● Records from a data source

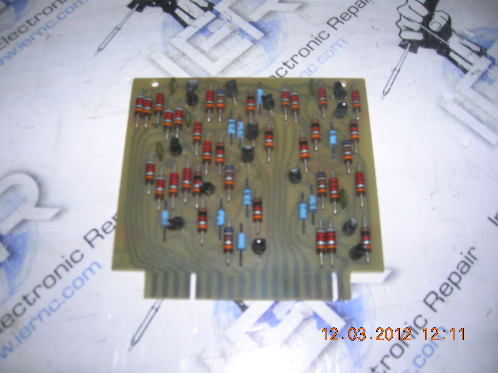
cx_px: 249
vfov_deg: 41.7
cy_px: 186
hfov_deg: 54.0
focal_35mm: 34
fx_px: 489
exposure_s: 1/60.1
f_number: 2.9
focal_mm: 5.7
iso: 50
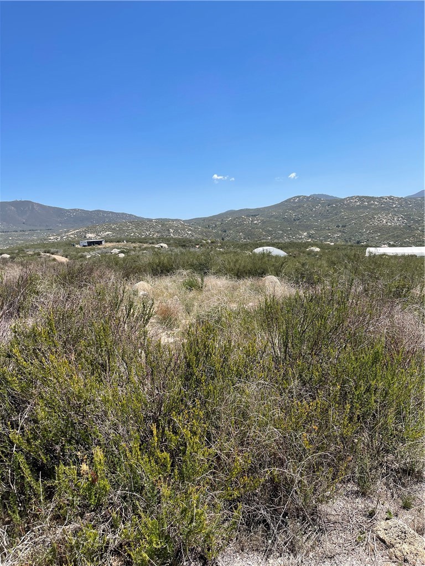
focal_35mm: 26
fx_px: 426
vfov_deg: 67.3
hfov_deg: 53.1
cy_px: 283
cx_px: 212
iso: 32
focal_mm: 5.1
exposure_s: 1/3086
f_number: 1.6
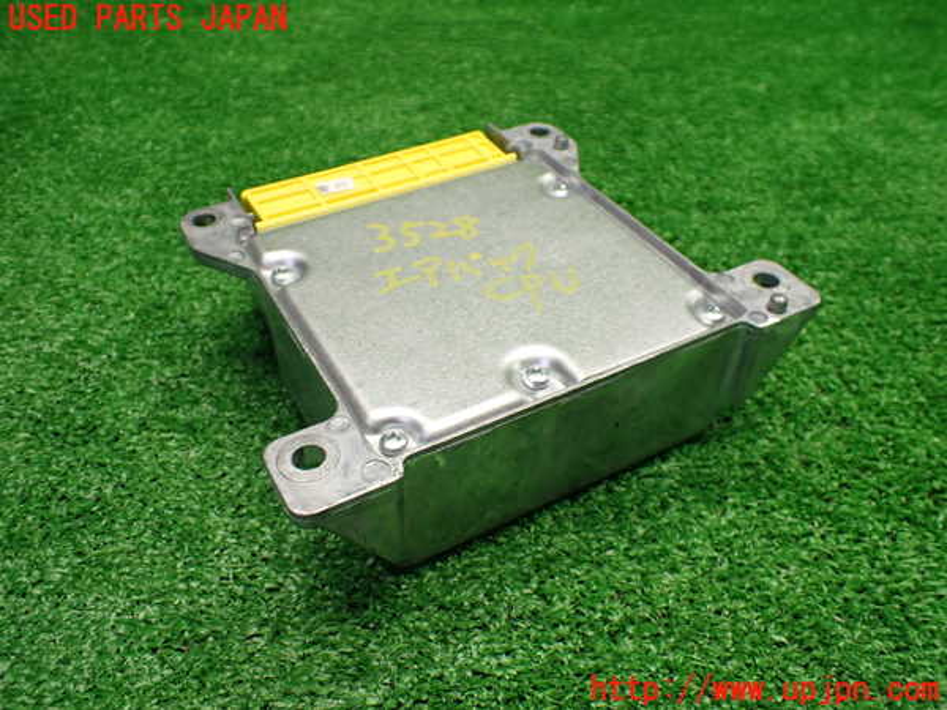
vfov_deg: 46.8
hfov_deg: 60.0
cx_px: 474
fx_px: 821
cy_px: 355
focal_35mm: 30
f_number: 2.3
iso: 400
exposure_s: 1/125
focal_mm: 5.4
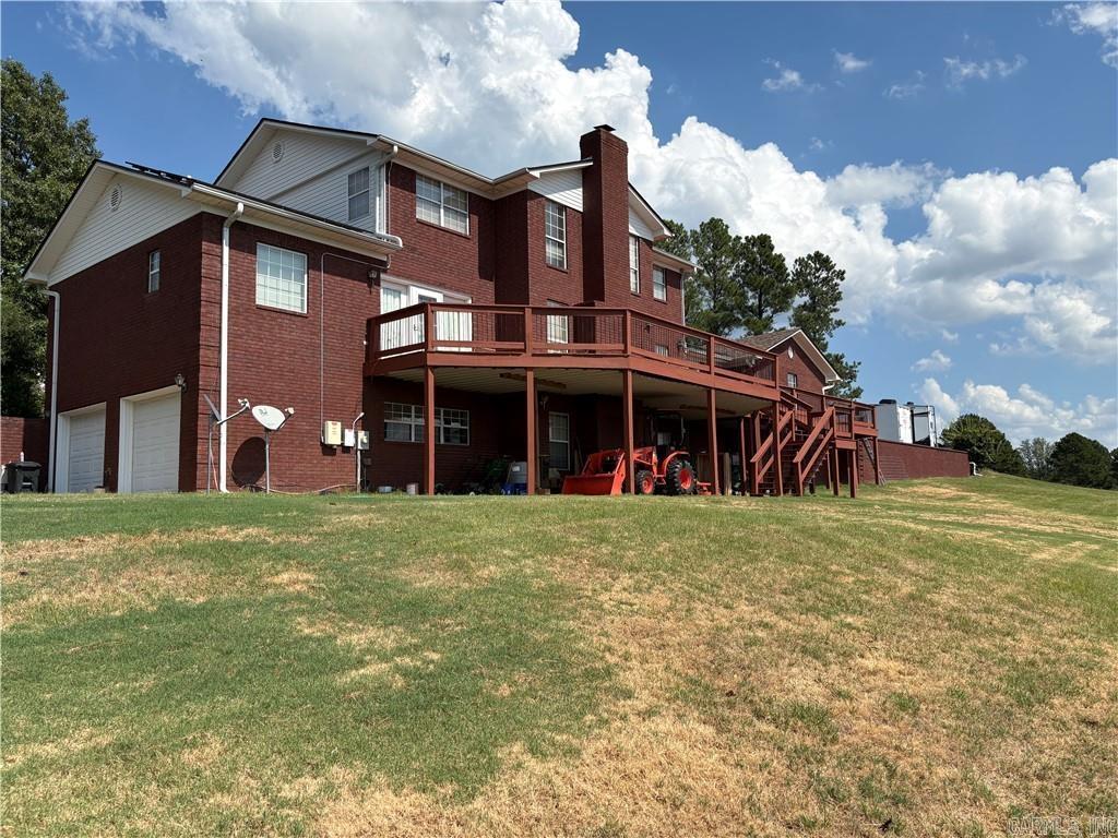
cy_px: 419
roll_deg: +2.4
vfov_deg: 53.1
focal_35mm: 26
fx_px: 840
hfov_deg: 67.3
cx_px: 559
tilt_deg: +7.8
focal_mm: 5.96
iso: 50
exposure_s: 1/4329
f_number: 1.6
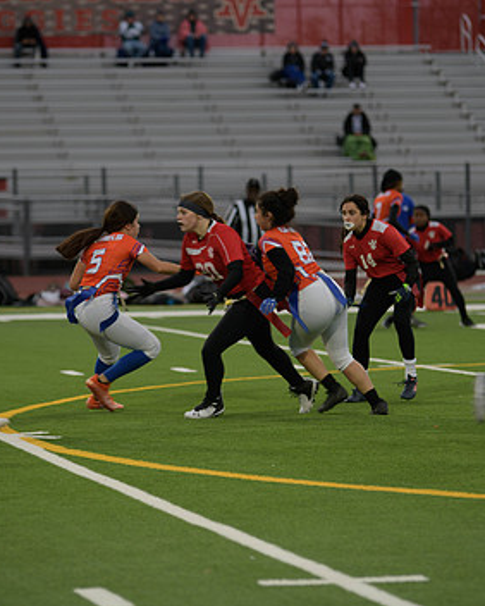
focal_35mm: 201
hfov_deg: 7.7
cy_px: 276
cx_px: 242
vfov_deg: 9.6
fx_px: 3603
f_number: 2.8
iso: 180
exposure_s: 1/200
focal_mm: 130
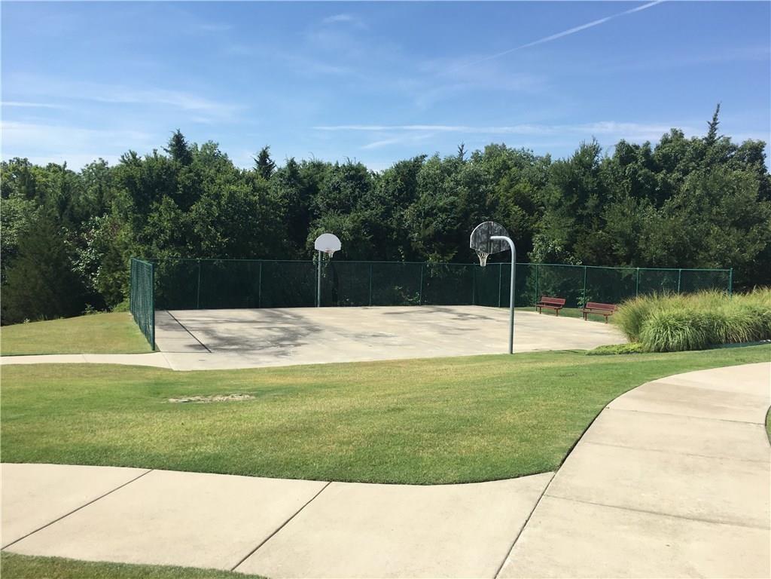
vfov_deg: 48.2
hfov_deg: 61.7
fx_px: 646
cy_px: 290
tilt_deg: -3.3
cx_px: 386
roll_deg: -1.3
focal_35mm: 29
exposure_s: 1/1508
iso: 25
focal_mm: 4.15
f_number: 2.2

● Exercise requirements
The answer must be the lines from the one containing "vfov_deg: 48.2" through the last line of the records, copied exactly, with nothing else.

● Answer for the task
vfov_deg: 48.2
hfov_deg: 61.7
fx_px: 646
cy_px: 290
tilt_deg: -3.3
cx_px: 386
roll_deg: -1.3
focal_35mm: 29
exposure_s: 1/1508
iso: 25
focal_mm: 4.15
f_number: 2.2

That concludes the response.